* **EXCERPTED PASSAGE**:
--- Begin ---

Updated At least 2,500 website administrators have made their previously secure sites vulnerable to Heartbleed more than a month after the bug sent the world into a hacker-fearing frenzy.

Former Opera software developer Yngve Pettersen discovered the bungle while probing for Heartbleed vulnerable systems in the weeks after the bug was disclosed on April 7.

Heartbleed was a widespread input validation security vulnerability affecting the heartbeat extension used in OpenSSL which allowed passwords, sensitive private keys and session cookies to be potentially stolen. The bug was patched on the day of disclosure.

With his TLS Prober tool in hand, Petterson pinged half a million separate servers of sites rated as popular by Alexa and found hapless admins had, presumably in a panic, updated their then-unaffected-or-possibly-new boxes to the latest offering and in doing so introduced the Heartbleed bug.

He found about 20 per cent of scanned vulnerable servers were new to the Heartbleed club as administrators had introduced the vulnerability.

"It is difficult to definitely say why this problem developed, but one possibility is that all the media attention led concerned system administrators into believing their system was unsecure [which] combined with administrative pressure and a need to 'do something' led them to upgrade an unaffected server to a newer but still buggy version ... not yet officially patched," he said, dubbing the new fail boxes "Heartbroken".

Affected admins may suffer further heartbreak by footing bills for patching servers, updating certificates and hours of testing. Petterson pegged the total cost at $1.2m (assuming it took the three admins four hours of work at $40 an hour, multiplied by the 2,500 affected servers in question).

He went further: "As my sample is probably not more than 10 per cent of the secure servers on the net, the unnecessary patching cost could exceed $12m."

This process he said should involve server patching, followed by a certificate revoke and refresh and lastly password changes.

Petterson also found that two-thirds of certificates currently in use on now patched servers still carried Heartbleed-soiled certificates that would place users of those sites at risk of compromise.

This took the conservative assumption that private keys were considered breached during the unpatched days of the Heartbleed disclosure and was based on the fact that the reused certificates resurfaced in subsequent scans.

Petterson's work also found the number of exposed systems had dropped sharply from 5.36 per cent on April 11 to 2.33 percent on May 7, a month after the Heartbleed disclosure.

Just under a quarter of scanned servers supported heartbeat in what he said indicated that 75 percent of exposed servers were patched in the four days prior to his initial scan.

That patching trend appeared however to have hit the thin end of the wedge.

"While the vulnerability number had been halved to 2.77 percent, in the most recent scan two weeks later the number has only been reduced to 2.33 percent indicating that patching of vulnerable servers has almost completely stopped," he said.

--- End ---

* **PROBLEM DETAILS**: Render this sentence from the Heartbleed article in Spanish: "The bug was patched on the day of disclosure."

(Records)

--- Begin ---

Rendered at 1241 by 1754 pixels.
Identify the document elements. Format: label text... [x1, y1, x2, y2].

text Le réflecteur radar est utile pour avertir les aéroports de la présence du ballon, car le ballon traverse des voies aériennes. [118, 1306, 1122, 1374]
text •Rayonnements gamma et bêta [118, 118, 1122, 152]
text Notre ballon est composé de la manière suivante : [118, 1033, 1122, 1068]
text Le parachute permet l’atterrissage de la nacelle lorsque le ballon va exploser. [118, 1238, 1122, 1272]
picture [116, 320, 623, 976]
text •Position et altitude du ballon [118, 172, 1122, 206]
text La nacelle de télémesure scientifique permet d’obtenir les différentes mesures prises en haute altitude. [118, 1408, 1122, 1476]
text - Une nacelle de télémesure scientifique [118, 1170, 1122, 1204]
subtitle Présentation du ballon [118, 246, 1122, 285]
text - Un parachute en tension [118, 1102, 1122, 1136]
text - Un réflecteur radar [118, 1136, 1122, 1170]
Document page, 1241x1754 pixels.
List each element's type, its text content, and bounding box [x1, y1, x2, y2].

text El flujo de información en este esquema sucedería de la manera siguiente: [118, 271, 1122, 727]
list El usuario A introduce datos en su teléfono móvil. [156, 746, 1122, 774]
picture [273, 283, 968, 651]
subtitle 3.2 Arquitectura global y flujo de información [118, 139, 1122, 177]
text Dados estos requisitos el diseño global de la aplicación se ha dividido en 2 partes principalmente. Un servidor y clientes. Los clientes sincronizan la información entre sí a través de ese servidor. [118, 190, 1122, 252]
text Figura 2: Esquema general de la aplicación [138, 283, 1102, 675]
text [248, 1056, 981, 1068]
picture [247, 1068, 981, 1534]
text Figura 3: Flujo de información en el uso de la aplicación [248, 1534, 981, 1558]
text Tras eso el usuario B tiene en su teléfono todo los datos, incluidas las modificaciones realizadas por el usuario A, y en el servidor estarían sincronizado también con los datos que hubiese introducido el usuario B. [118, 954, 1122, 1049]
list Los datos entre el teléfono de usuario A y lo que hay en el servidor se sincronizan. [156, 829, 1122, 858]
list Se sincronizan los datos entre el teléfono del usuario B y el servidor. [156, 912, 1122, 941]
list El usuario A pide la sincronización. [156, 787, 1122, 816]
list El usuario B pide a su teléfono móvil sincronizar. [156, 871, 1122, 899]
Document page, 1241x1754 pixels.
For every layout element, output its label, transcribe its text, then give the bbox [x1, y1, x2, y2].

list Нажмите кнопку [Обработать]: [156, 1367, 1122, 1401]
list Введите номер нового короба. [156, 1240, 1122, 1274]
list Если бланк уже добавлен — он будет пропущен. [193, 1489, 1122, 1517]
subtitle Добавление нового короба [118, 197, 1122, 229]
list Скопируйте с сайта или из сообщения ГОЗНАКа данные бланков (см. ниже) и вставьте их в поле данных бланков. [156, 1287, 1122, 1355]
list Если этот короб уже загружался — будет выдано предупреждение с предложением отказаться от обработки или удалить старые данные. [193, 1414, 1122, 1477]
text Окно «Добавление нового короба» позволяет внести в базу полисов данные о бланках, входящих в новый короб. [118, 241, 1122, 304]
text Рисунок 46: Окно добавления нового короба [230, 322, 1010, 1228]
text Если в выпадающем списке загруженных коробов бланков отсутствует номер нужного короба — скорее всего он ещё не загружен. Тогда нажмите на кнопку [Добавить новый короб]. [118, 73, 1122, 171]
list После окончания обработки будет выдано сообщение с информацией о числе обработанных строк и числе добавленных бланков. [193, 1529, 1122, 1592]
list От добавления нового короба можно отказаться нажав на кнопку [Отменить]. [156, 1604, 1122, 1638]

--- End ---

* **RESULT**: El fallo se corrigió el mismo día en que se hizo público.